Há momentos na História em que algumas mudanças são marcadas por acontecimentos ou eventos que tornam visíveis, de forma bastante clara, as características e a profundidade das transformações em movimento. Foi assim na tomada da Bastilha, na queda do Muro de Berlim, na imagem das torres gêmeas em chamas. Nesses exatos momentos é como se víssemos a História virar uma página. Mais do que simples alteração política, tais transformações paradigmáticas são as imagens de uma mudança maior, relativa à nossa forma de ver o mundo. Imagens que introduzem um novo tipo de olhar, substituindo a perspectiva anterior.
Na história da comunicação e da democracia brasileiras, as imagens das manifestações surgidas das redes digitais e que em junho ocuparam as ruas serão lembradas como evento paradigmático: a expressão do momento no qual terminou o monopólio midiático da informação. No futuro, os manuais de teoria da comunicação e de ciências sociais vão se referir a junho de 2013 como o importante momento em que as grandes empresas de mídia deixaram de pautar a agenda do debate público do país. E quando a mídia de massa e sua lógica centralizadora foram superadas pelas redes digitais, pela cultura colaborativa e sua lógica descentralizada.
A mudança de tom e de conteúdo na cobertura das manifestações realizada pela grande mídia, depois dos primeiros dias, mostrou claramente as relações de força entre o velho e o novo neste momento. A difusão nas redes de uma grande quantidade de imagens captadas e divulgadas por qualquer indivíduo através de telefones celulares multiplicou os pontos de vista e as perspectivas, inviabilizando a permanência de um único ponto de vista central.

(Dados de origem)
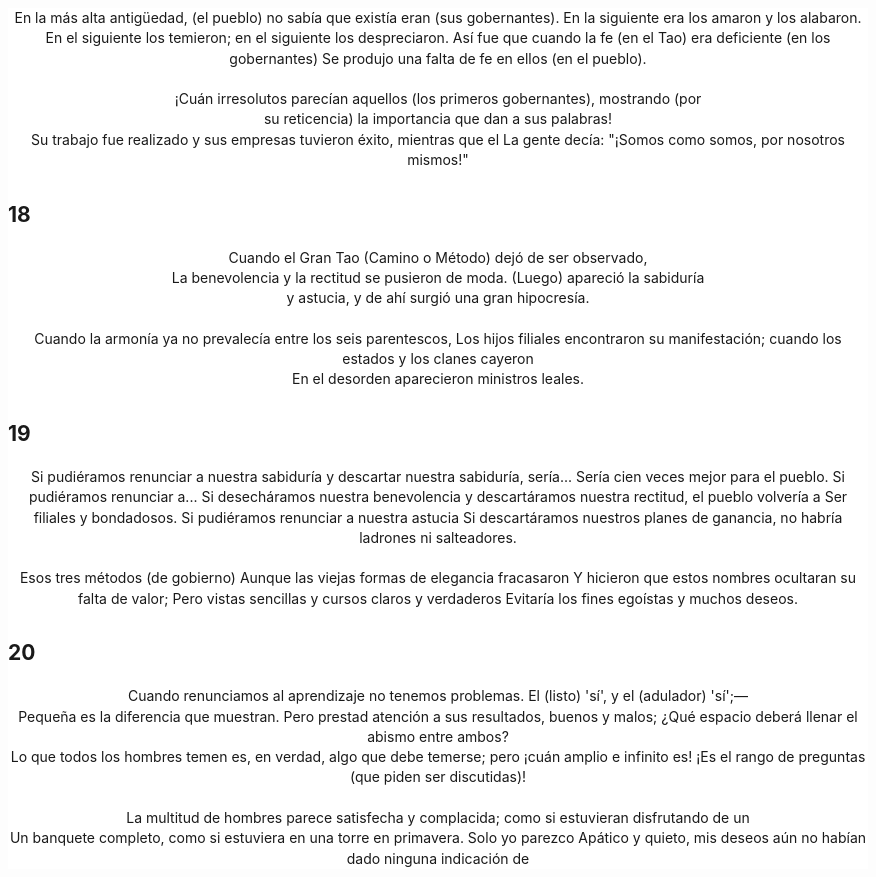 <p style="text-align:center;">
En la más alta antigüedad, (el pueblo) no sabía que existía
eran (sus gobernantes). En la siguiente era los amaron y los alabaron.
En el siguiente los temieron; en el siguiente los despreciaron.
Así fue que cuando la fe (en el Tao) era deficiente (en los gobernantes)
Se produjo una falta de fe en ellos (en el pueblo).<br>
<br>
¡Cuán irresolutos parecían aquellos (los primeros gobernantes), mostrando (por<br>
su reticencia) la importancia que dan a sus palabras!<br>
Su trabajo fue realizado y sus empresas tuvieron éxito, mientras que el
La gente decía: "¡Somos como somos, por nosotros mismos!"
</p>

<a id="c18"></a>

## 18

<p style="text-align:center;">
Cuando el Gran Tao (Camino o Método) dejó de ser observado,<br>
La benevolencia y la rectitud se pusieron de moda. (Luego) apareció la sabiduría<br>
y astucia, y de ahí surgió una gran hipocresía.<br>
<br>
Cuando la armonía ya no prevalecía entre los seis parentescos,
Los hijos filiales encontraron su manifestación; cuando los estados y los clanes cayeron<br>
En el desorden aparecieron ministros leales.
</p>

<a id="c19"></a>

## 19

<p style="text-align:center;">
Si pudiéramos renunciar a nuestra sabiduría y descartar nuestra sabiduría, sería...
Sería cien veces mejor para el pueblo. Si pudiéramos renunciar a...
Si desecháramos nuestra benevolencia y descartáramos nuestra rectitud, el pueblo volvería a
Ser filiales y bondadosos. Si pudiéramos renunciar a nuestra astucia
Si descartáramos nuestros planes de ganancia, no habría<br>
ladrones ni salteadores.<br>
<br>
Esos tres métodos (de gobierno)
Aunque las viejas formas de elegancia fracasaron
Y hicieron que estos nombres ocultaran su falta de valor;
Pero vistas sencillas y cursos claros y verdaderos
Evitaría los fines egoístas y muchos deseos.
</p>

<a id="c20"></a>

## 20

<p style="text-align:center;">
Cuando renunciamos al aprendizaje no tenemos problemas.
El (listo) 'sí', y el (adulador) 'sí';—<br>
Pequeña es la diferencia que muestran.
Pero prestad atención a sus resultados, buenos y malos;
¿Qué espacio deberá llenar el abismo entre ambos?
<br>
Lo que todos los hombres temen es, en verdad, algo que debe temerse; pero ¡cuán amplio e infinito es!
¡Es el rango de preguntas (que piden ser discutidas)!<br>
<br>
La multitud de hombres parece satisfecha y complacida; como si estuvieran disfrutando de un<br>
Un banquete completo, como si estuviera en una torre en primavera. Solo yo parezco
Apático y quieto, mis deseos aún no habían dado ninguna indicación de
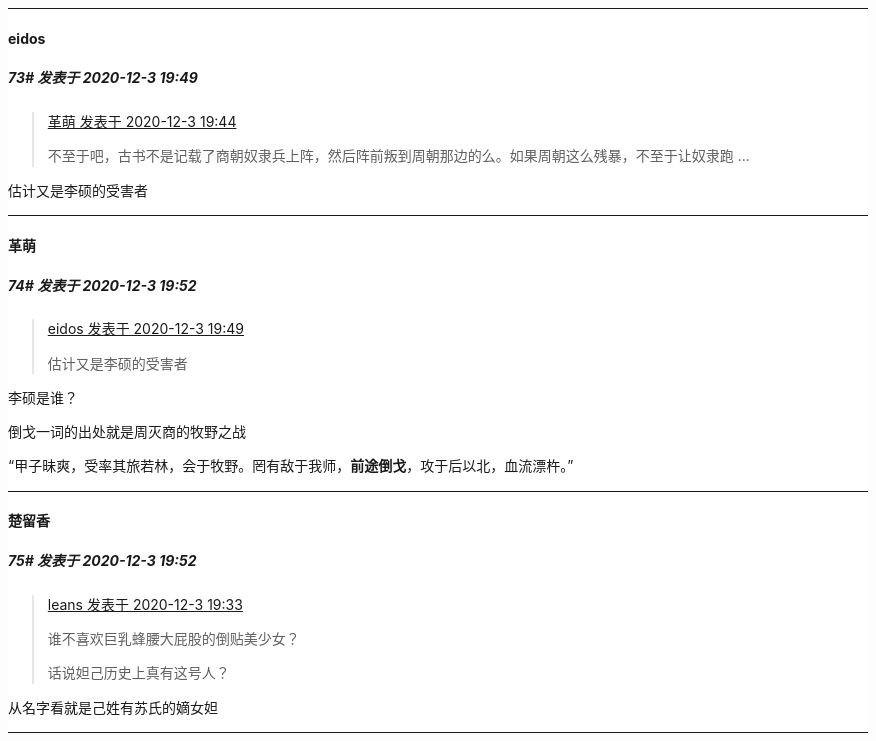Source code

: 



*****

####  eidos  
##### 73#       发表于 2020-12-3 19:49



<blockquote><a href="httphttps://bbs.saraba1st.com/2b/forum.php?mod=redirect&amp;goto=findpost&amp;pid=49600407&amp;ptid=1975538" target="_blank">革萌 发表于 2020-12-3 19:44</a>

不至于吧，古书不是记载了商朝奴隶兵上阵，然后阵前叛到周朝那边的么。如果周朝这么残暴，不至于让奴隶跑 ...</blockquote>
估计又是李硕的受害者







*****

####  革萌  
##### 74#       发表于 2020-12-3 19:52



<blockquote><a href="httphttps://bbs.saraba1st.com/2b/forum.php?mod=redirect&amp;goto=findpost&amp;pid=49600449&amp;ptid=1975538" target="_blank">eidos 发表于 2020-12-3 19:49</a>

估计又是李硕的受害者</blockquote>
李硕是谁？

倒戈一词的出处就是周灭商的牧野之战

“甲子昧爽，受率其旅若林，会于牧野。罔有敌于我师，<strong>前途倒戈</strong>，攻于后以北，血流漂杵。”







*****

####  楚留香  
##### 75#       发表于 2020-12-3 19:52



<blockquote><a href="httphttps://bbs.saraba1st.com/2b/forum.php?mod=redirect&amp;goto=findpost&amp;pid=49600325&amp;ptid=1975538" target="_blank">leans 发表于 2020-12-3 19:33</a>

谁不喜欢巨乳蜂腰大屁股的倒贴美少女？

话说妲己历史上真有这号人？</blockquote>
从名字看就是己姓有苏氏的嫡女妲







*****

--- Atividades propostas ---
1. Transcreva fielmente as linhas dos registros, começando na linha que contém "发表于 2020-12-3 19:49</a>" e terminando no final dos registros, incluídas ambas as extremidades.
2. Prossiga o texto sobre as manifestações de junho de 2013 e o fim do monopólio midiático da informação a partir do ponto em que ele se encerra.

--- Resultados ---
1.
<blockquote><a href="httphttps://bbs.saraba1st.com/2b/forum.php?mod=redirect&amp;goto=findpost&amp;pid=49600449&amp;ptid=1975538" target="_blank">eidos 发表于 2020-12-3 19:49</a>

估计又是李硕的受害者</blockquote>
李硕是谁？

倒戈一词的出处就是周灭商的牧野之战

“甲子昧爽，受率其旅若林，会于牧野。罔有敌于我师，<strong>前途倒戈</strong>，攻于后以北，血流漂杵。”







*****

####  楚留香  
##### 75#       发表于 2020-12-3 19:52



<blockquote><a href="httphttps://bbs.saraba1st.com/2b/forum.php?mod=redirect&amp;goto=findpost&amp;pid=49600325&amp;ptid=1975538" target="_blank">leans 发表于 2020-12-3 19:33</a>

谁不喜欢巨乳蜂腰大屁股的倒贴美少女？

话说妲己历史上真有这号人？</blockquote>
从名字看就是己姓有苏氏的嫡女妲







*****

2.
Construção colaborativa de conteúdo
Claro, as transformações não caem do céu, não são raios repentinos. Elas têm uma natureza midiática que vem acontecendo há décadas. Em nosso Centro de Pesquisa Atopos, da ECA-USP, onde estudamos as redes digitais a partir de uma perspectiva transdisciplinar, acompanhamos essa lenta e gradual transformação, pesquisando como, nos diversos cantos do Brasil e em cada tipo de “periferia”, o advento das tecnologias digitais implementou não apenas novas práticas comunicativas, mas uma nova cultura social, um novo tipo de protagonismo e de cidadania. Isso vai desde as produções digitais das comunidades indígenas, que passaram a registrar suas culturas e a expressar sua visão de mundo e reivindicações nas redes, aos jovens das periferias metropolitanas que contribuíram para o processo de pluralização cultural e de multiplicação de pontos de vista. Passando também pelas formas mais avançadas das experiências do Baixo Centro e dos movimentos públicos e apartidários contra a corrupção e pela gestão transparente dos recursos públicos.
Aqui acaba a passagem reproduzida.